Like Kay Thompson, the author of Eloise, Horne made a career in film with MGM, beginning in the 1940s, an uphill challenge for a Black woman. She left Hollywood for nightclubs and Broadway and a national touring career as a musician, performing across the country (and even in the Berkshires — she gave a performance at Tanglewood in 1982.)
And Mei Lin-Fang, one of the popular Chinese actors of the 20th century, played Song Liling in David Henry Hwang’s Tony awardwinning play, M. Butterfly, in the character of a Chinese opera star, a man who lives as a woman. He learned of Mei Lin-Fang’s performances through his mother’s artwork and professional studies and found his work extraordinary.
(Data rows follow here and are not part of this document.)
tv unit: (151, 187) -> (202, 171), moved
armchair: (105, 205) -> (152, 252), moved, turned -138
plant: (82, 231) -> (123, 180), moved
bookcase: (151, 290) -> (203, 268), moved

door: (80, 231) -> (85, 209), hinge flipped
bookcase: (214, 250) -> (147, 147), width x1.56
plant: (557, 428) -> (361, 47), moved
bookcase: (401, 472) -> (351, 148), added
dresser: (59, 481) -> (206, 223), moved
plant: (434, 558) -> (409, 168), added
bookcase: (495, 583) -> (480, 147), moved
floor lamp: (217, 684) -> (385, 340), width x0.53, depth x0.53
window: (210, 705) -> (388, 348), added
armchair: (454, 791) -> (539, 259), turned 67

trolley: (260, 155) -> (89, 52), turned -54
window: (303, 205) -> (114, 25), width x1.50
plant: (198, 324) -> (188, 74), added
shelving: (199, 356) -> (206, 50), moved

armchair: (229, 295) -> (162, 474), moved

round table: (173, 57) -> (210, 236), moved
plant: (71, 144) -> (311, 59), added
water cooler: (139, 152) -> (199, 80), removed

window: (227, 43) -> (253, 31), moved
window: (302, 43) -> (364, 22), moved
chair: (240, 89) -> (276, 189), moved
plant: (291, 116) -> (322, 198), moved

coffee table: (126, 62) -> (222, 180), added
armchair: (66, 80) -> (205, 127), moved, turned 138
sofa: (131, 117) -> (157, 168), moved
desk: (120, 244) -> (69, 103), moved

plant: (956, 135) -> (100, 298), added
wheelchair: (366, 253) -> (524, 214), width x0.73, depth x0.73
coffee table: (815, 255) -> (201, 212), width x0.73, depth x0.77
Many of Knight’s images release an energy in music and color and physical movement, from theater to Madison Square Garden, to a lifelong fascination with circus performers. He recalled drawings he has created for an imagined show, a high-end burlesque involving both men and women, with a globally diverse cast and music. None of those drawings appear in the Rockwell show, he said.
But two of his favorite drawings are here. One, he said, a cover for Cricket, the children’s magazine, comes a period when he became fascinated by the differences and fluidity between boys and girls.
In this drawing, he said, he drew inspiration from a photo of a Yemeni youth with black curls showing at the edge of a turban. He did not know their gender, and the person he drew and painted kneels by a spiraling mosaic and a round window with a twilight sky. They look lithe as a teenager and thoughtful, intent on a slender insect sitting lightly on one hand.
The second image comes from a collection of Charles Dickens stories, a little-known story about a boy with a fantasy about being captain of a ship, and in the image he stands balanced on the nose of a whale in a whirl of spume. And the force of it astonishes him still, generations later.
“That’s the absolute favorite,” he said. “When you look at something and can’t remember how you ever did it.”